Finance: Despite pledges, the promise on climate finance has not been fully delivered, and falls far short of need.

Ambition gap: Many countries’ Nationally Determined Contributionsremain insufficient to keep global warming below 1.5 degrees Celsius. The gap between pledges and implementation continues to widen. While the COP remains a vital arena for dialogue, its consensus-based decision-making model often leads to lowest-common-denominator outcomes with statements of intent rather than binding commitments.

The Paris Agreement (2015), celebrated as a diplomatic triumph for crafting a flexible, bottom-up framework, marked a shift from imposed obligations to voluntary pledges. Yet, a decade later, the reality is sobering. Global emissions continue to rise, and current trajectories point towards warming of around 2.7°C by the end of the century. Climate disasters from catastrophic floods in Pakistan to record heatwaves across Europe and droughts in the Horn of Africa underline that adaptation is no longer a distant concern but an immediate survival challenge.

Meanwhile, the COP process itself has evolved or devolved into what many observers now describe as a ‘climate fair’. Conference halls are crowded not only with negotiators but also with corporations, NGOs and lobbyists, all vying for visibility. While this diversity of actors fosters innovation and awareness, it has also blurred the focus. The spectacle often overshadows substance and announcements frequently outnumber actual deliverables. The risk is that COPs have become a performative rather than transformative stage for declarations, not decisions. Real progress increasingly occurs in smaller coalitions or outside the formal UNFCCC framework, through initiatives such as climate finance partnerships, regional adaptation programmes, and private sector decarbonisation alliances.

For Pakistan, it is time to reframe its approach from normative attendance to strategic influence using COP not just as a diplomatic event but a platform for survival advocacy. To make its participation strategic, Pakistan should consider the following approach:

  1. Adopt a justice-centred narrative framing its stance around climate justice and resilience through equity. Its experience as a climate front-line state gives moral authority to demand parity between adaptation and mitigation in global finance and policy.

  2. Lead on regional solidarity as part of the Third Pole region to champion a South-South cooperation framework focused on shared challenges, glacier melt, river basin management, and food and water security. Regional diplomacy around climate resilience could become a signature pillar of Pakistan’s foreign policy.

  3. Champion the loss and damage agenda for capitalisation — simplified access, grant-based finance and inclusion of local communities in rebuilding and adaptation planning.

  4. Invest in science, storytelling, and strategy: negotiations are driven by data and diplomacy. Pakistan should strengthen its climate data infrastructure, empower young negotiators and amplify its stories of resilience, turning lived experiences into global advocacy tools.

  5. Forge strategic partnerships: beyond government-to-government engagement, Pakistan can build alliances with global think tanks, civil society, and climate innovators to position itself as a thought leader on adaptation finance and resilience-building.
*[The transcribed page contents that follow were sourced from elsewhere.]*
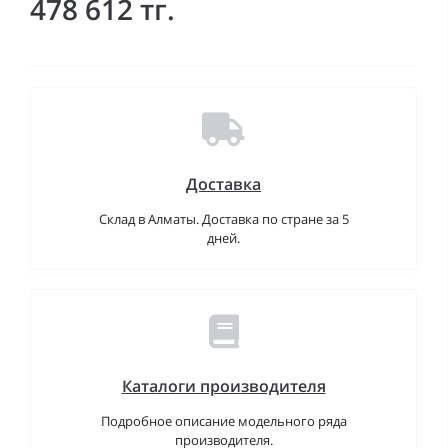
478 612 тг.
Доставка
Склад в Алматы. Доставка по стране за 5
дней.
Каталоги производителя
Подробное описание модельного ряда
производителя.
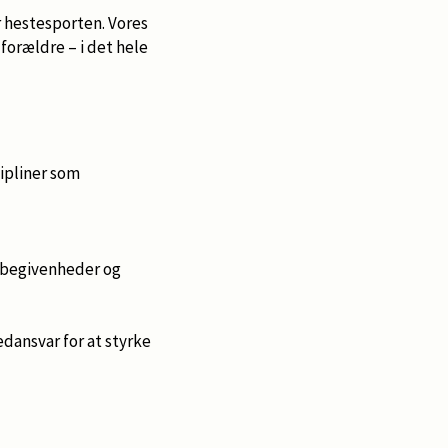
 hestesporten. Vores
forældre – i det hele
ipliner som
e begivenheder og
dansvar for at styrke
The journey from Kyoto to Paris, and now tow­ards COP30, reveals both progress and paralysis in global climate diplomacy. While the world has learned to talk about climate change with unprecedented urgency, it has yet to act with equal conviction. For Pakistan, participation in COP must transcend attendance. It should be about shaping narratives, mobilising alliances and asserting leadership among the Global South. By focusing its voice on justice, adaptation, and regional solidarity, Pakistan can not only safeguard its national interests but also contribute meaningfully to a fairer and more resilient global climate order.

The writer is chief executive of the Civil Society Coalition for Climate Change.